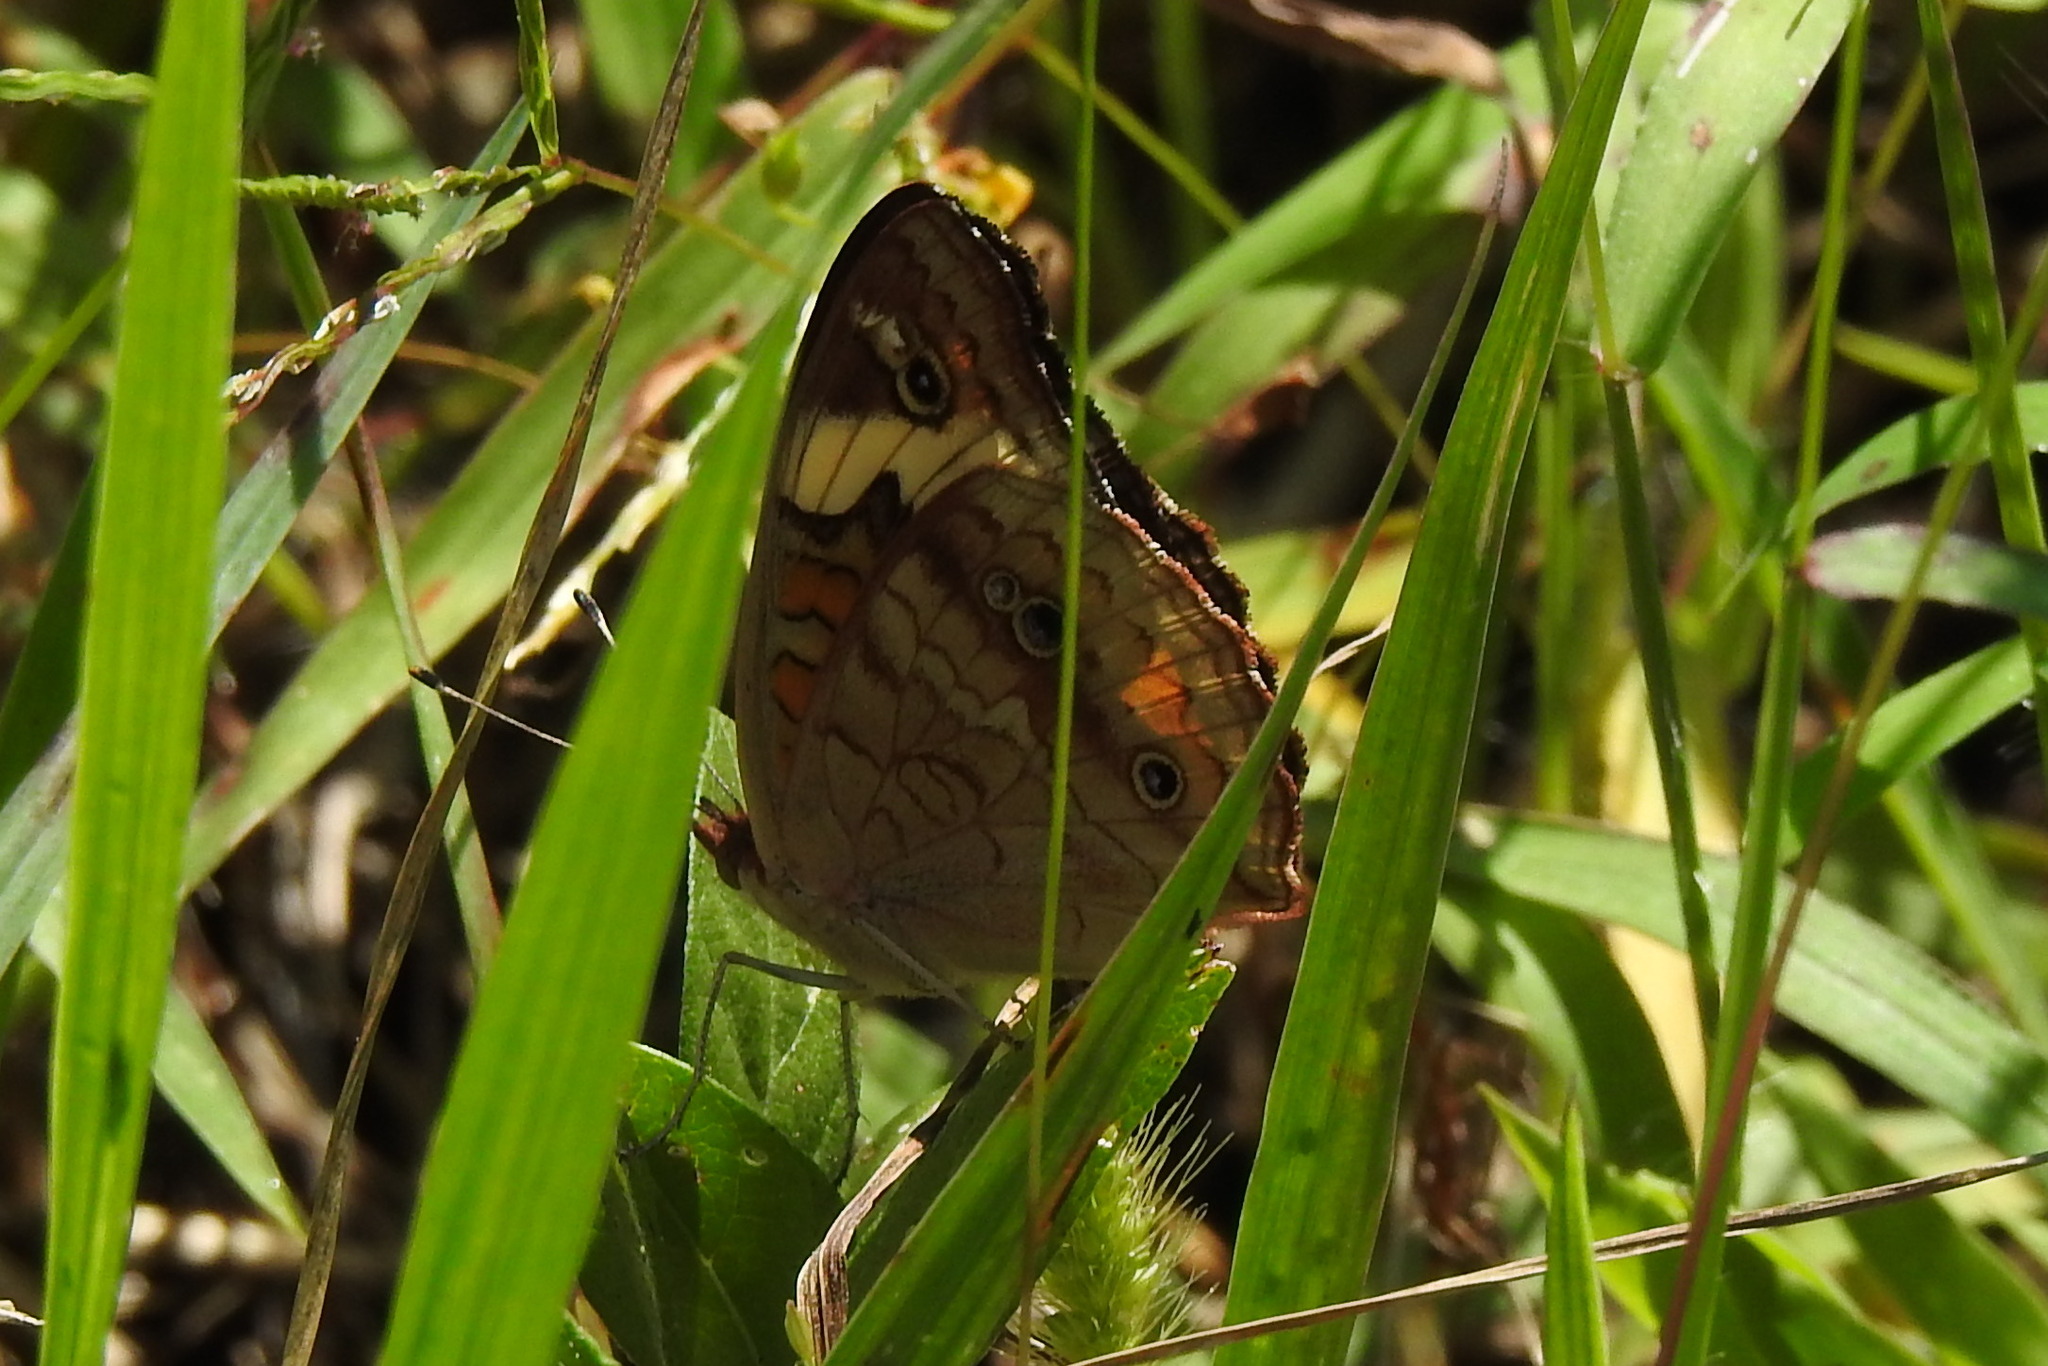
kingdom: Animalia
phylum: Arthropoda
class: Insecta
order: Lepidoptera
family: Nymphalidae
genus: Junonia
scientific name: Junonia coenia
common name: Common buckeye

● ● ● ●

**TO BE DONE:**
Copy the entries above without the pictures, swapping "common name" for "everyday name" and keeping every other word the same.

**WRITTEN ANSWER:**
kingdom: Animalia
phylum: Arthropoda
class: Insecta
order: Lepidoptera
family: Nymphalidae
genus: Junonia
scientific name: Junonia coenia
everyday name: Common buckeye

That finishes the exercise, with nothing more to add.